**** Records shown ****
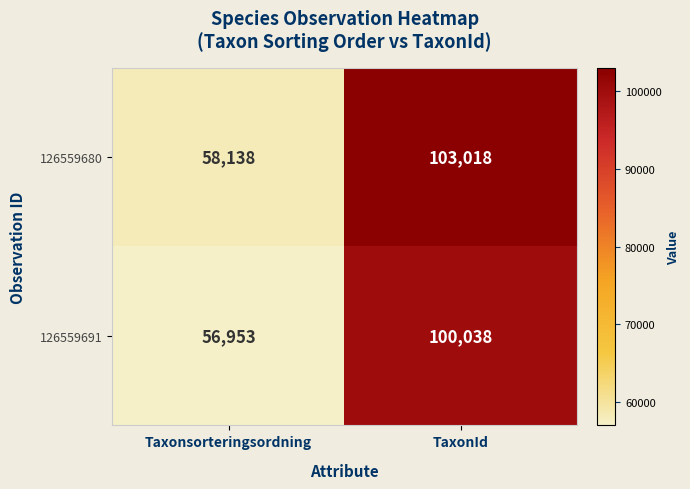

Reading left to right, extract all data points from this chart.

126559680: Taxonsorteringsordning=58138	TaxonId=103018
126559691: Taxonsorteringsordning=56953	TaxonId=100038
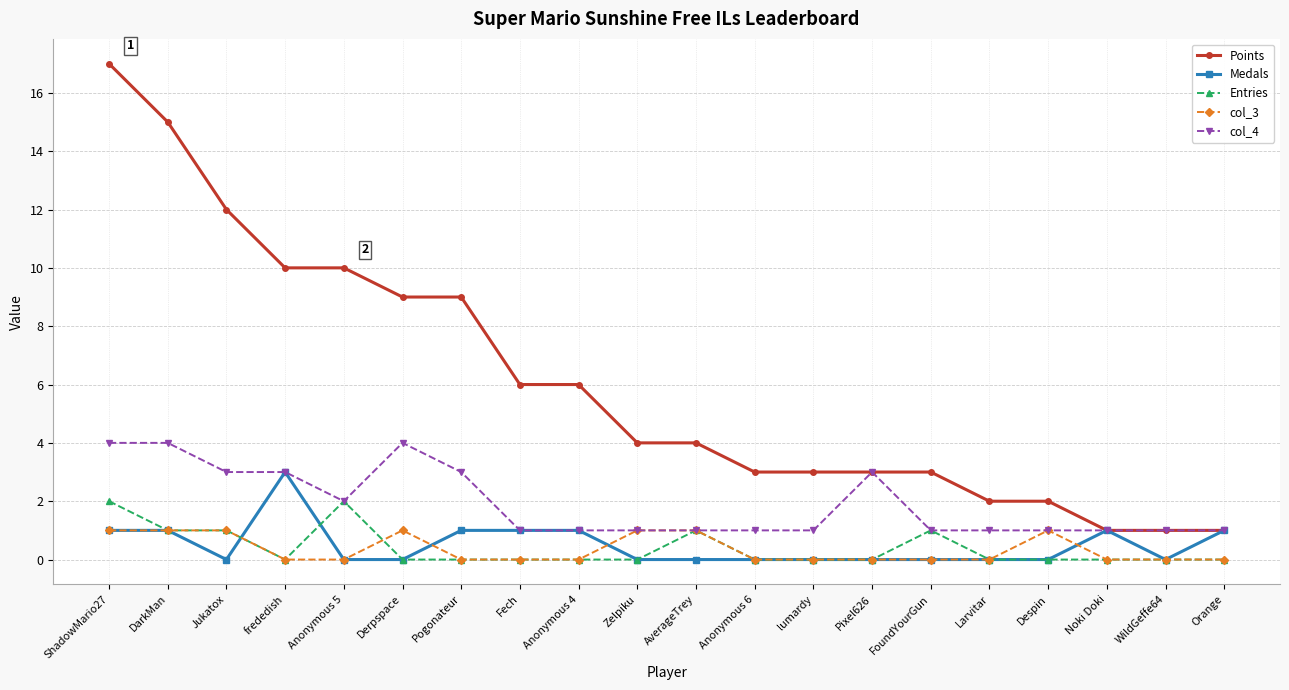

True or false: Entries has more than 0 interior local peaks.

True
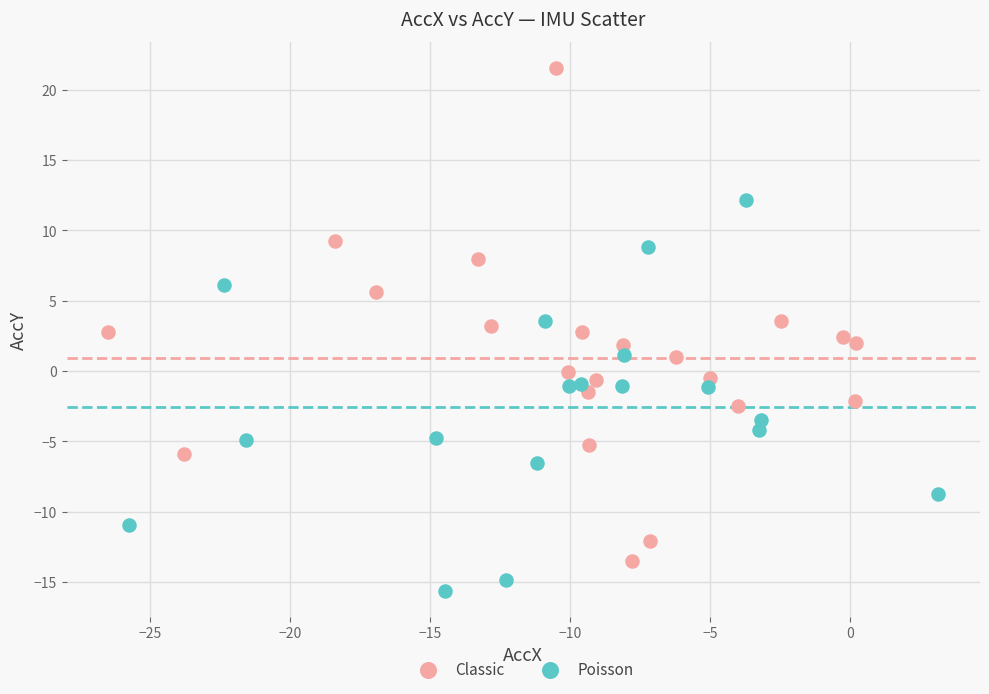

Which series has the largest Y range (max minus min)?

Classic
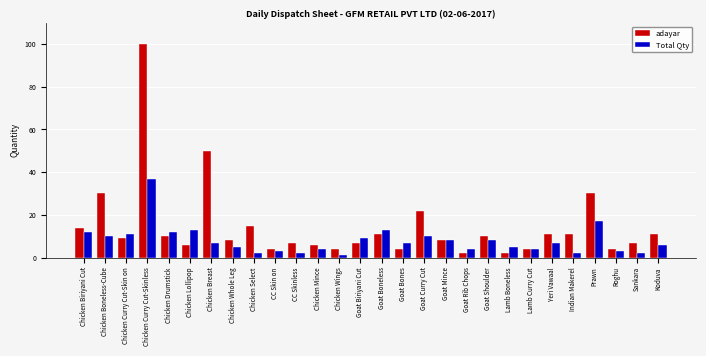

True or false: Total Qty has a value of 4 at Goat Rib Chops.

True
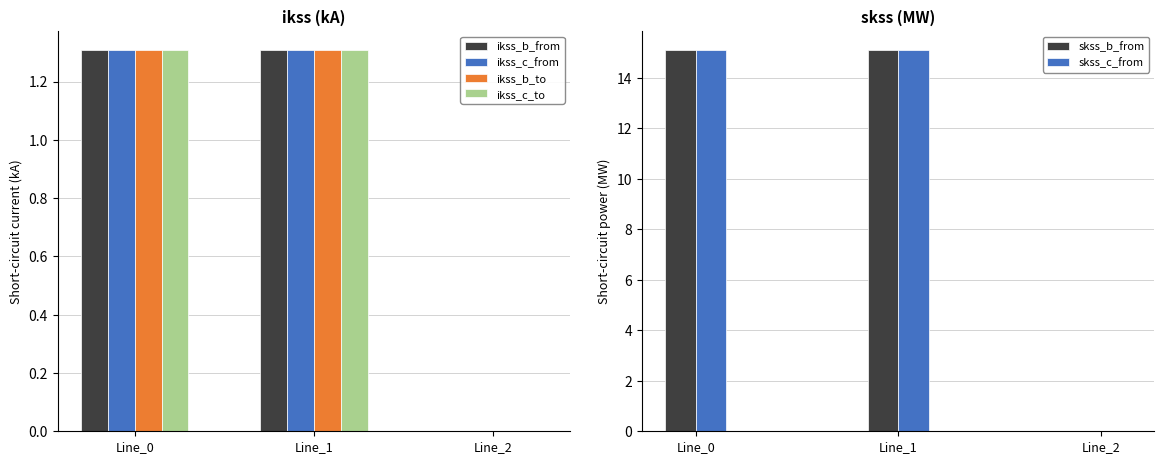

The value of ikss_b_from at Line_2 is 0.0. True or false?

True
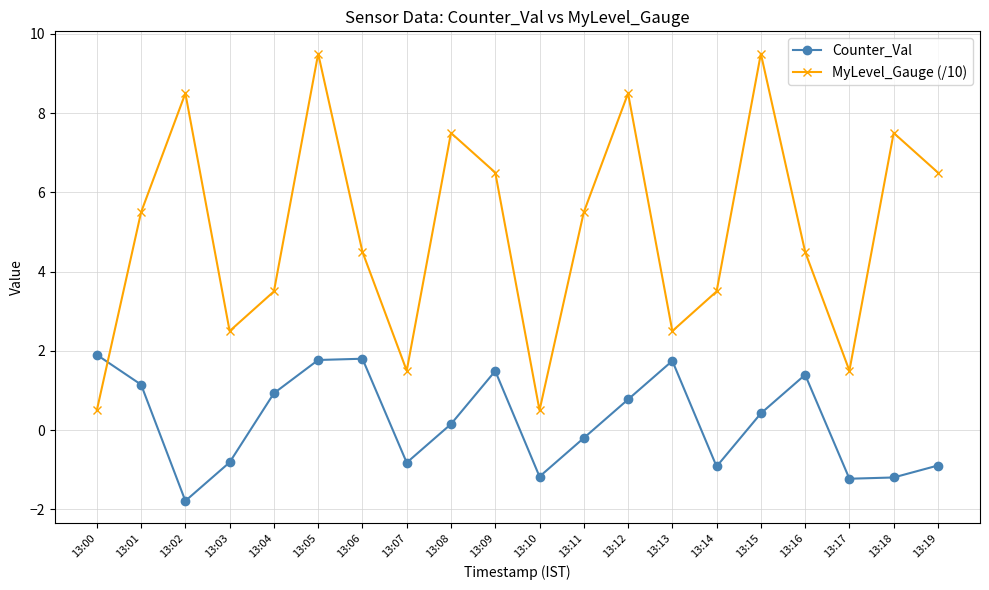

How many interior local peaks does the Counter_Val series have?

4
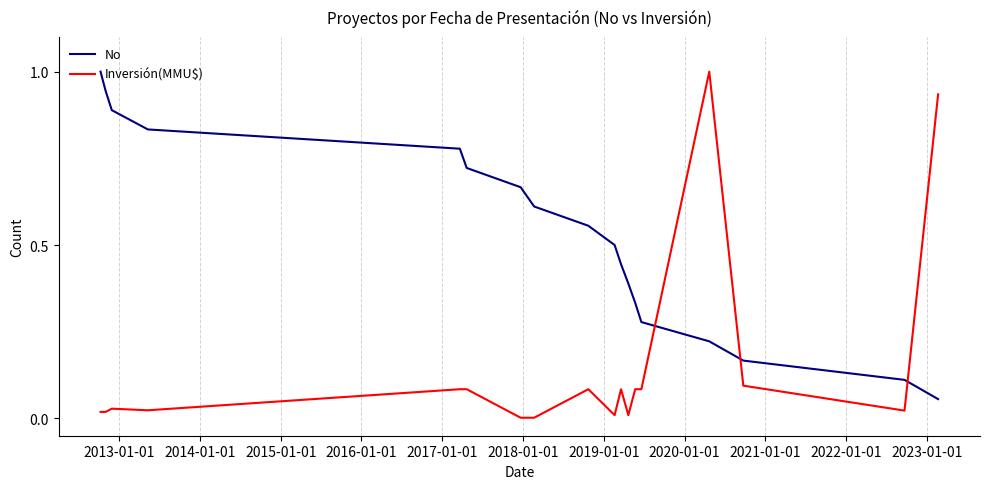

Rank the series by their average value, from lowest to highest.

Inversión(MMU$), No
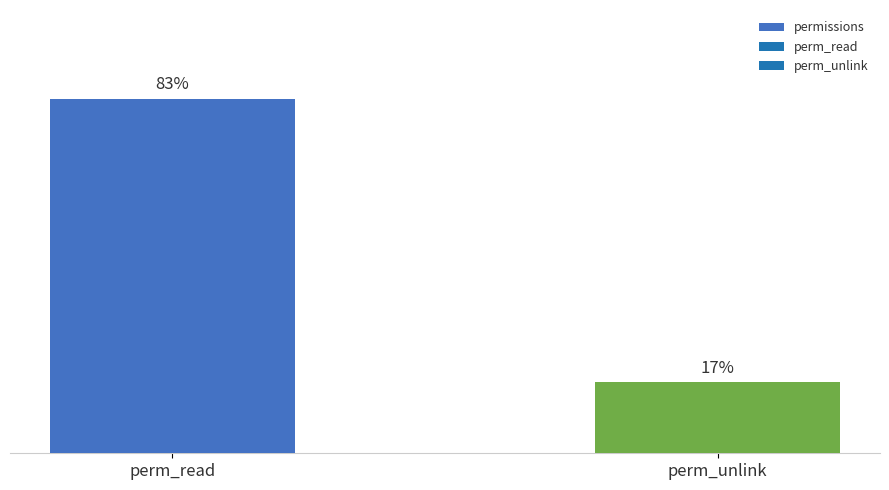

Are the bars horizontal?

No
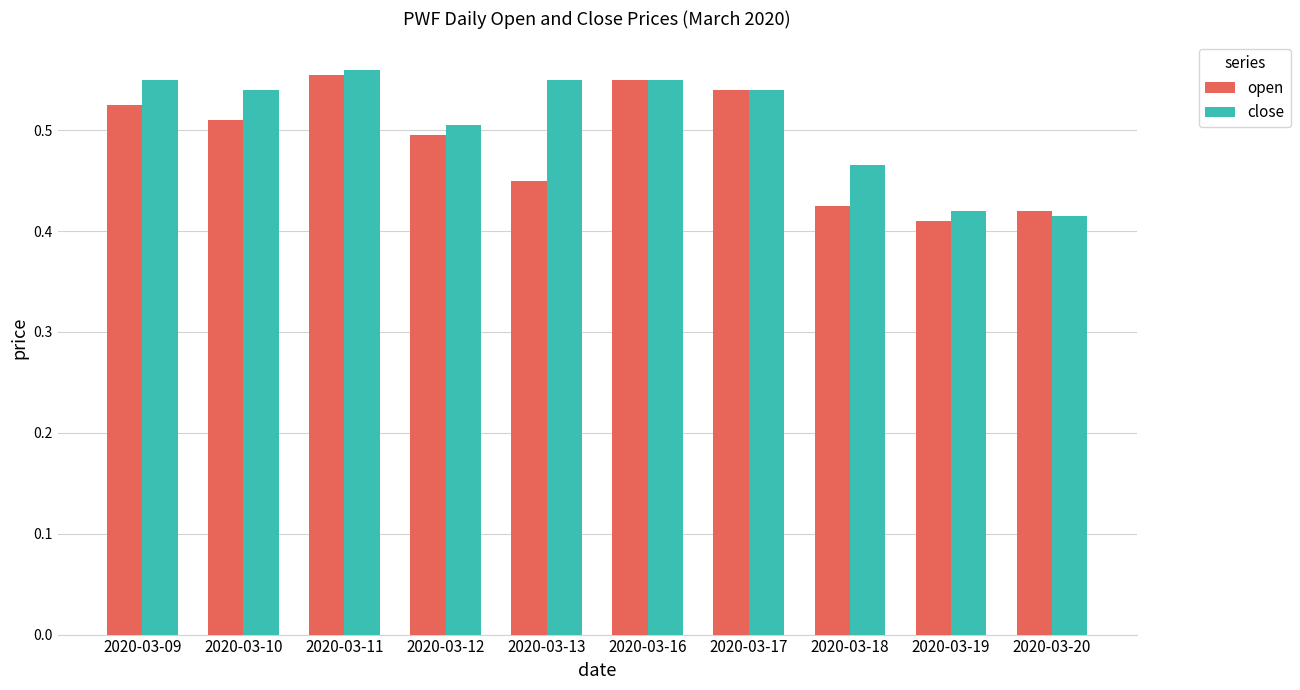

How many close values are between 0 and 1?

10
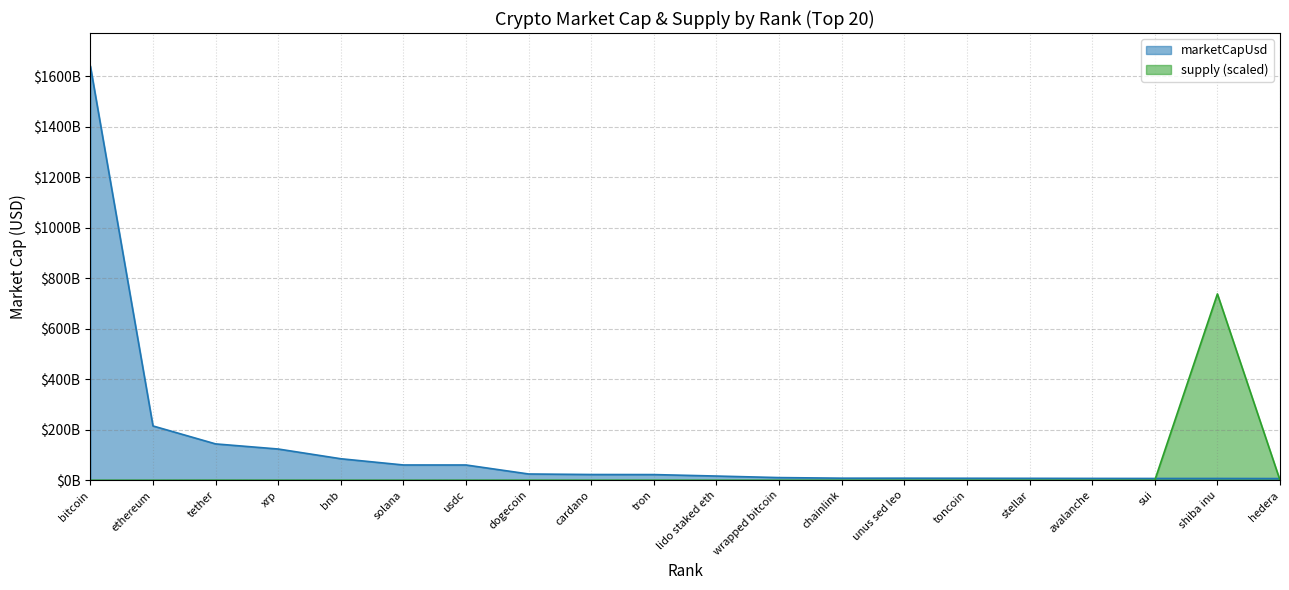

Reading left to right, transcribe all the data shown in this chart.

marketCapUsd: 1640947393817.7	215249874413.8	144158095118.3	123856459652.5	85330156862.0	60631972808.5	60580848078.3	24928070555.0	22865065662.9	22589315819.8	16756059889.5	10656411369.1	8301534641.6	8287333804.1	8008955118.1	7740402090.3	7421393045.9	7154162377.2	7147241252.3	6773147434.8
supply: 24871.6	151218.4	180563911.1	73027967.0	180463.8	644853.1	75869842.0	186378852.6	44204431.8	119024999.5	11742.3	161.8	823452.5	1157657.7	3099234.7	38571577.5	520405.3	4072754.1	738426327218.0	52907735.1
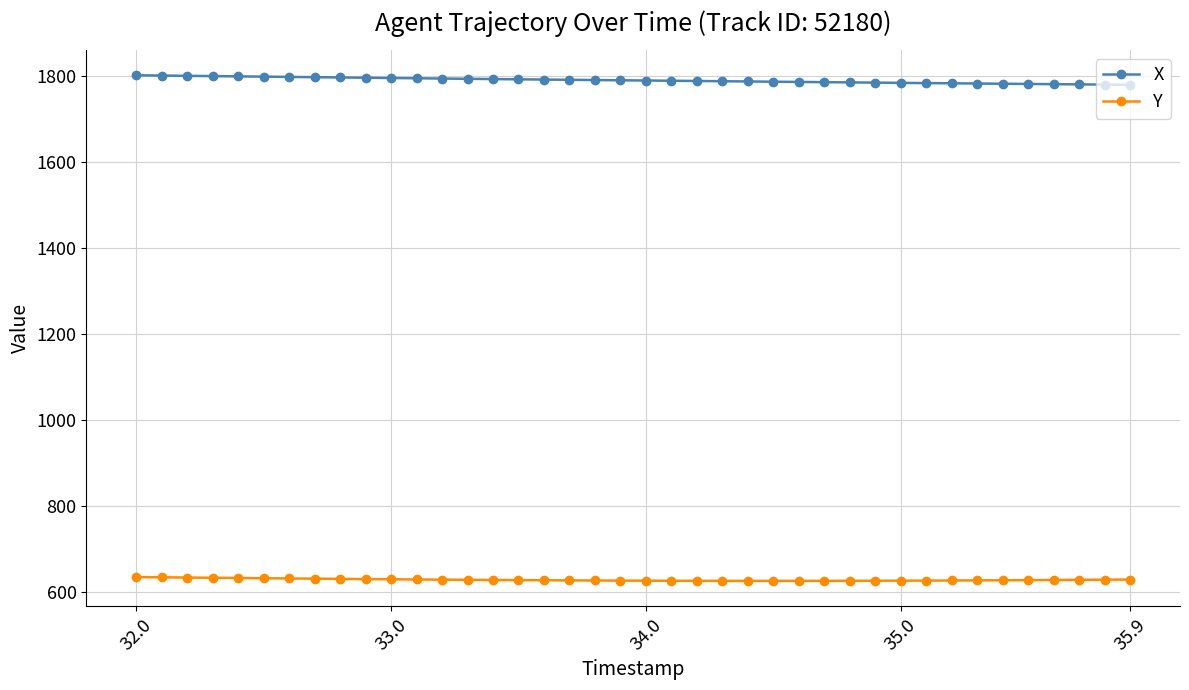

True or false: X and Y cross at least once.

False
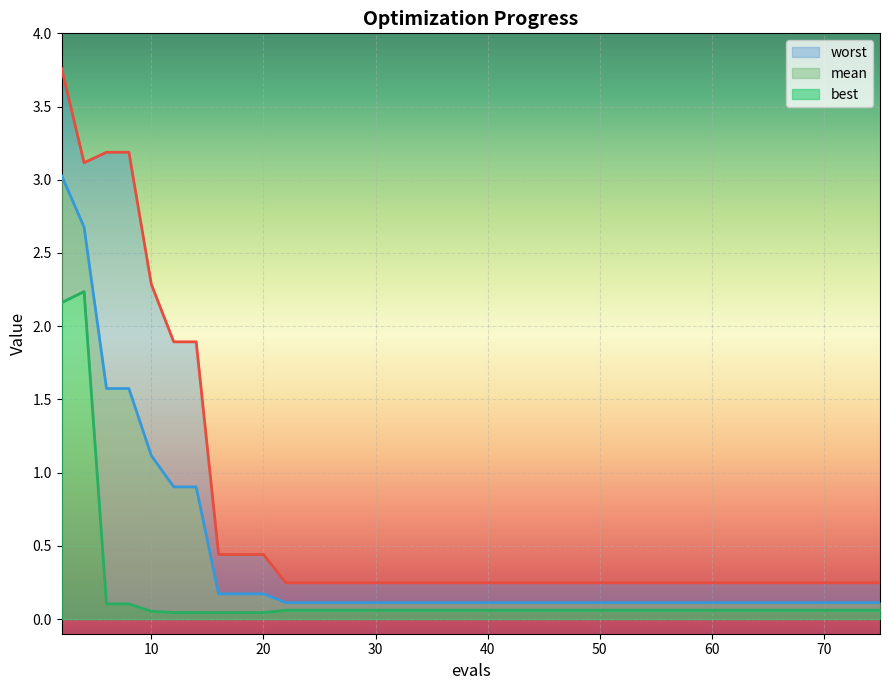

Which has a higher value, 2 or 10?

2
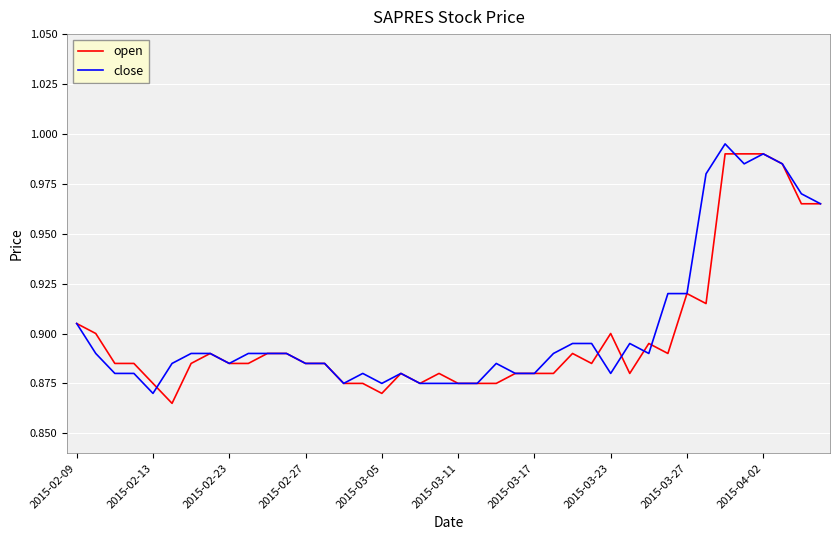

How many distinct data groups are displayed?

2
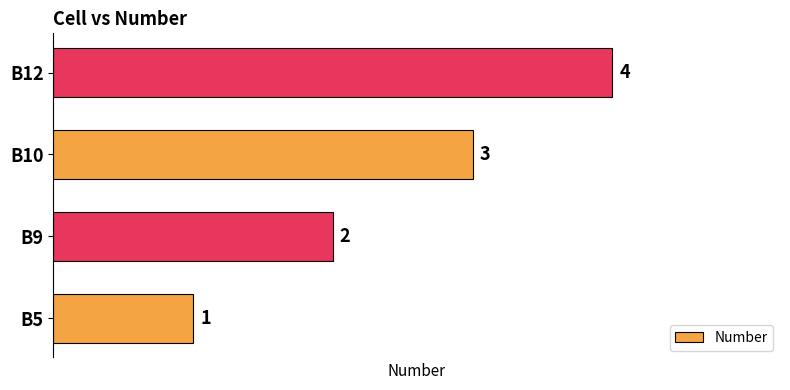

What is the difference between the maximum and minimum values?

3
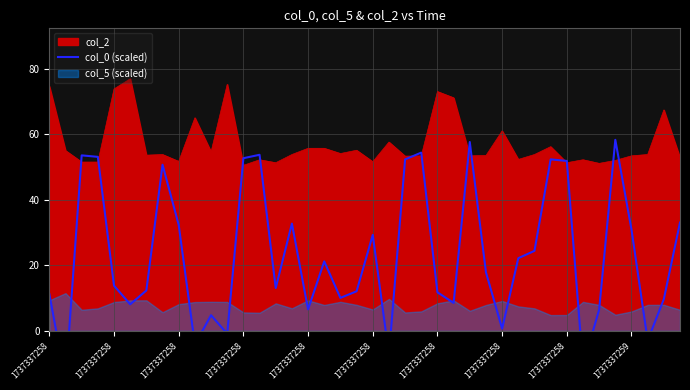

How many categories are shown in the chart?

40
****
Copy the records word for word, starting at the line that contains "What is the" and ending at the last line of the records. Leave the pictures out of your copy.

§ Exercise response
What is the difference between the maximum and minimum values?

3

How many categories are shown in the chart?

40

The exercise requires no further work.